Records taken from a dataset:
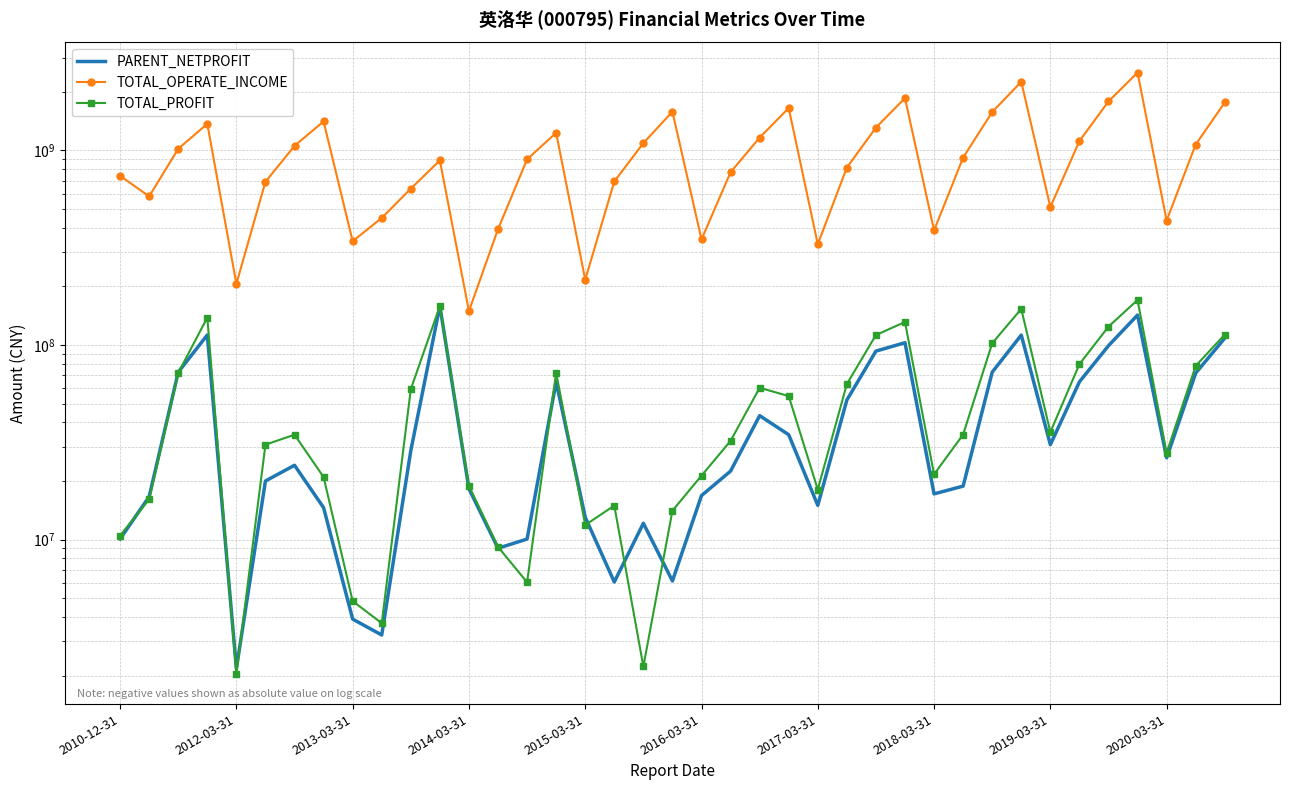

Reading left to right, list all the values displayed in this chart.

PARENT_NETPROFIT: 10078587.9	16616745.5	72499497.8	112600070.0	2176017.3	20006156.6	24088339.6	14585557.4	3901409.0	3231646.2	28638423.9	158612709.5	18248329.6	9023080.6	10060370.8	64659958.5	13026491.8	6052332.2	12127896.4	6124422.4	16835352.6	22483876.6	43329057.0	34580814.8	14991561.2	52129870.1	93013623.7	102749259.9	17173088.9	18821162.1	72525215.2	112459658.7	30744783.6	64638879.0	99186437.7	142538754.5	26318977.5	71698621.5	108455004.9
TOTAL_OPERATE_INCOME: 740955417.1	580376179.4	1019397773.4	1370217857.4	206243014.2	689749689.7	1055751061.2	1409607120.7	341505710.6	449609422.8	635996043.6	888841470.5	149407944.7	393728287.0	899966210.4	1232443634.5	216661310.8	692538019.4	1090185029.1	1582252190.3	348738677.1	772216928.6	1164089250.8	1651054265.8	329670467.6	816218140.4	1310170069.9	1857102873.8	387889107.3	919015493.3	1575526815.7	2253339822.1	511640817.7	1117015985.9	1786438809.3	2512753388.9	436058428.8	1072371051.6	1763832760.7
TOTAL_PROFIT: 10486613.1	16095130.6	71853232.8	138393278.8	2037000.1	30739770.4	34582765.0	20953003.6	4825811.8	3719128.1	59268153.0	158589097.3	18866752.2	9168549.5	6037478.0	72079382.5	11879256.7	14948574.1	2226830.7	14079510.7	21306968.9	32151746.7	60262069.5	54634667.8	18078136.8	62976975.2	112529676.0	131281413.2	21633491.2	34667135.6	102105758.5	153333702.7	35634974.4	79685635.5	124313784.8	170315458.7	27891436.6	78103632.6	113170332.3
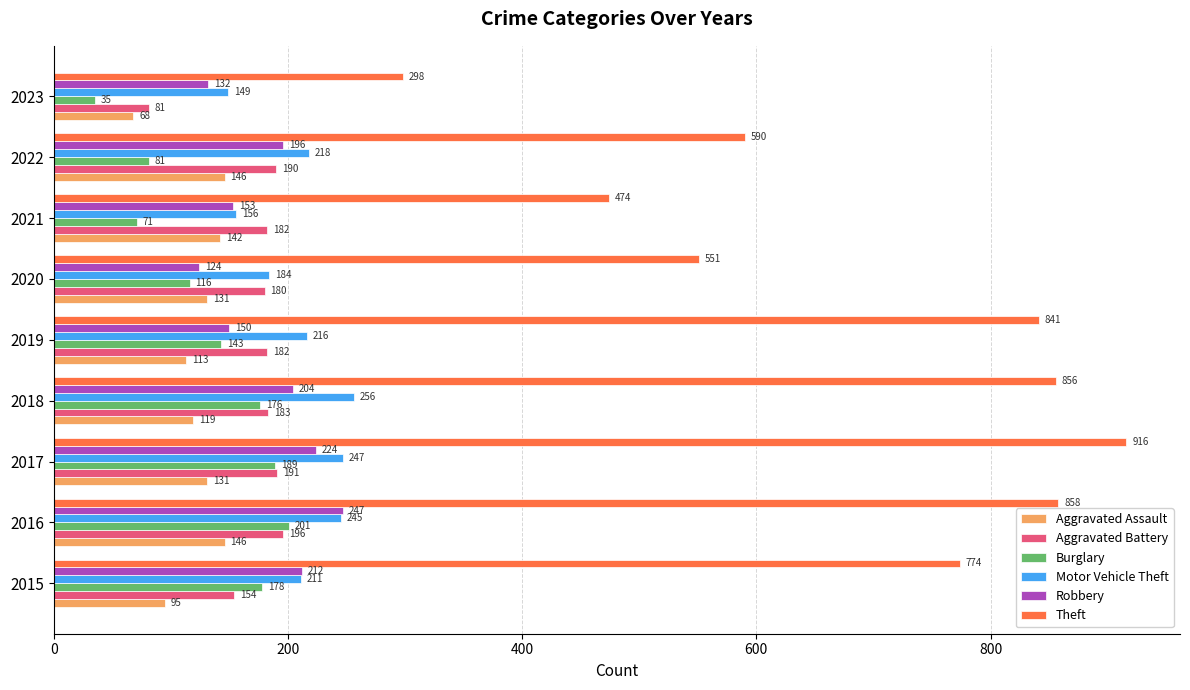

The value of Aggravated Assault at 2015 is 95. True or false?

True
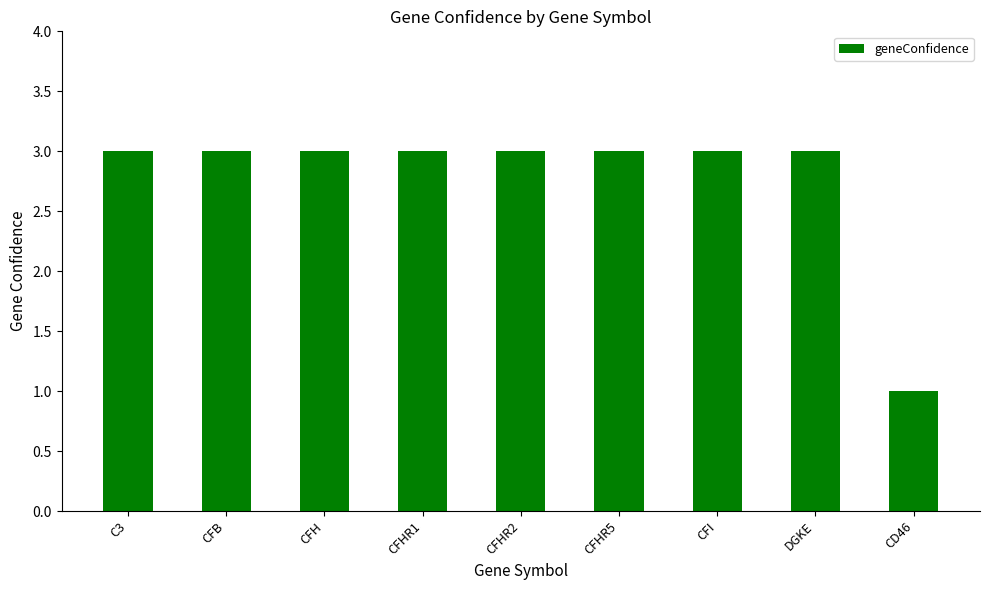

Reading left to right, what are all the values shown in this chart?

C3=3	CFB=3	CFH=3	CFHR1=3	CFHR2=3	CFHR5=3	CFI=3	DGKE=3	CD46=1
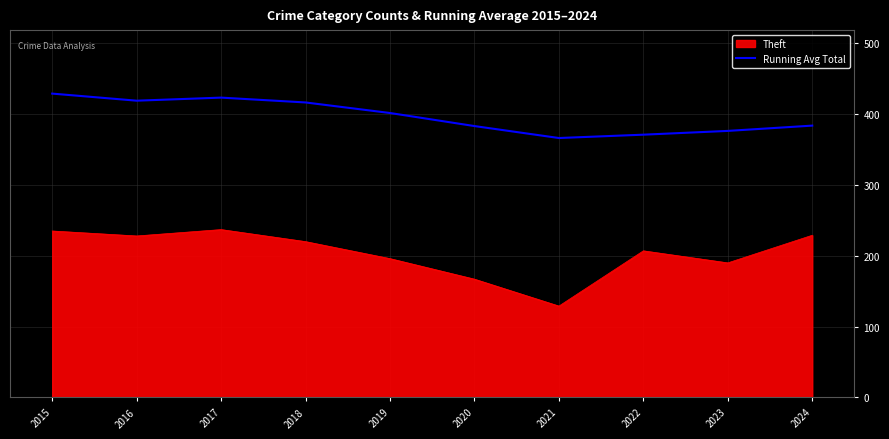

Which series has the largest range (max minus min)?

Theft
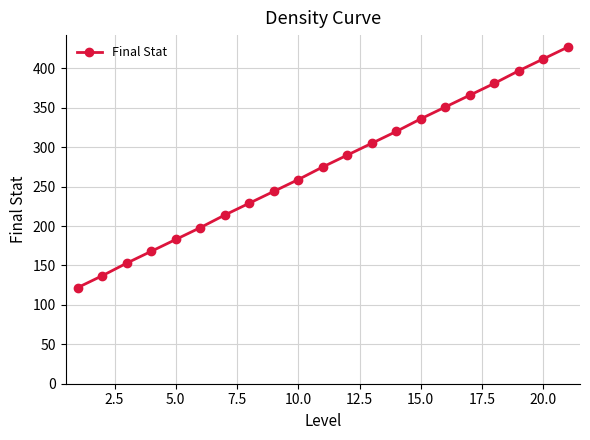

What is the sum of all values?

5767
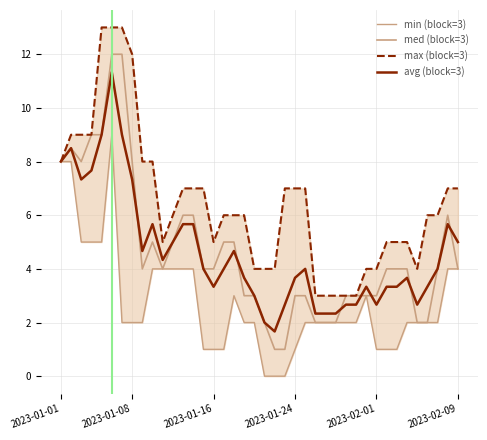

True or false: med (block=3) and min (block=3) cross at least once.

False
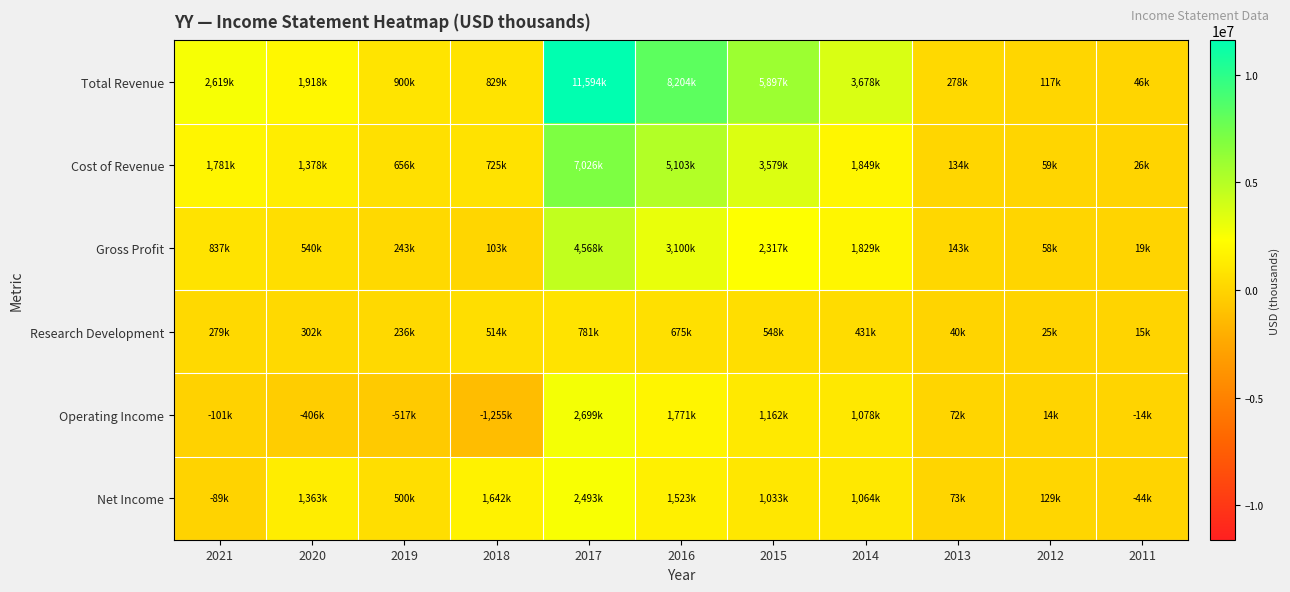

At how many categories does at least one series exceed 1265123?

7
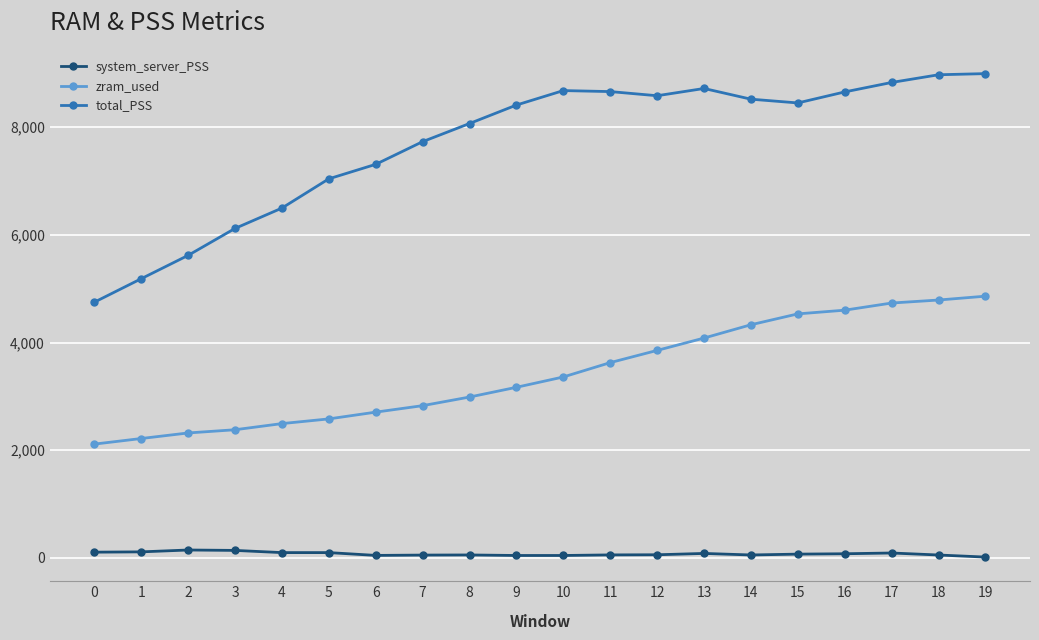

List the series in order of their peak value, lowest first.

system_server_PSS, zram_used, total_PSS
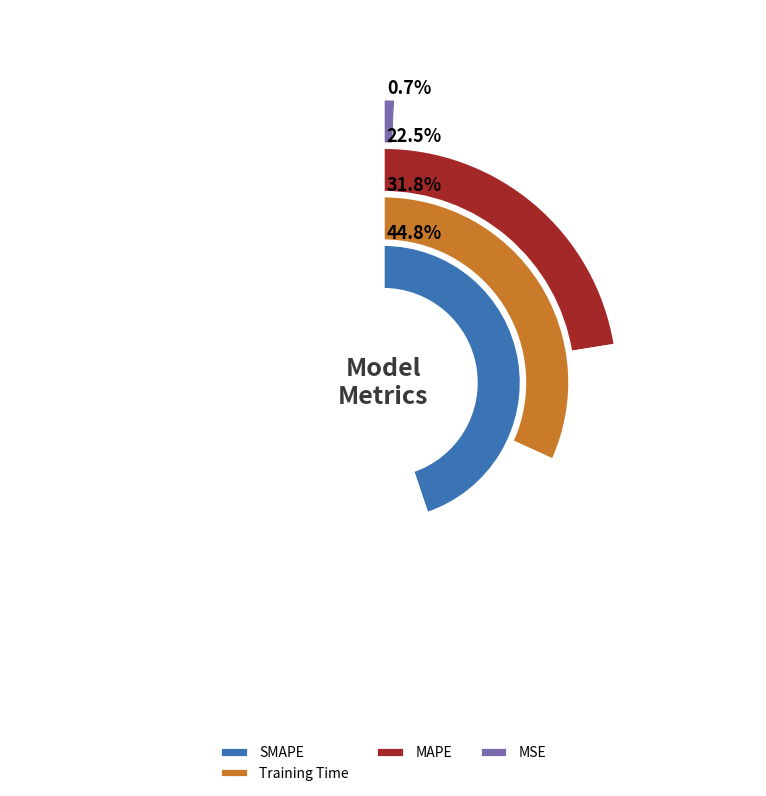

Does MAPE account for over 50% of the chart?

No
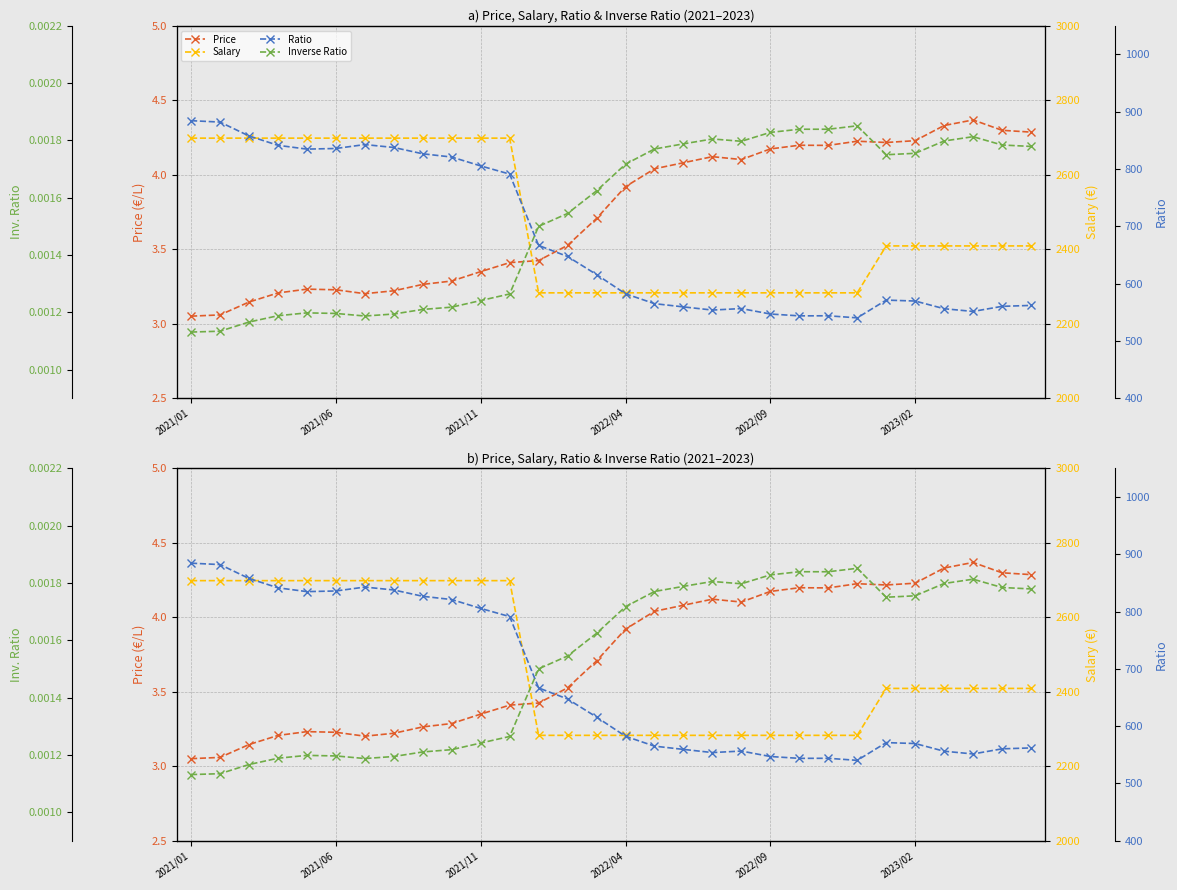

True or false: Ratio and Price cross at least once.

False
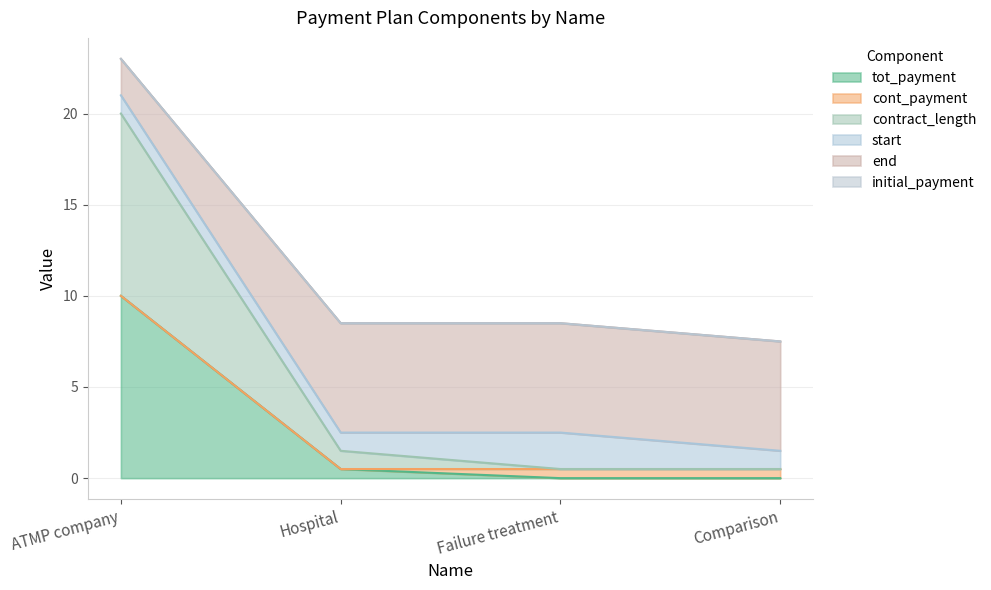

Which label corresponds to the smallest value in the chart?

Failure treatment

◆ **What to work on**:
Please retype the records, starting with the line that contains "At how many" and continuing through the end of the records, leaving out the pictures.

◆ **The completed task**:
At how many categories does at least one series exceed 1265123?

7

List the series in order of their peak value, lowest first.

system_server_PSS, zram_used, total_PSS

Does MAPE account for over 50% of the chart?

No

True or false: Ratio and Price cross at least once.

False

Which label corresponds to the smallest value in the chart?

Failure treatment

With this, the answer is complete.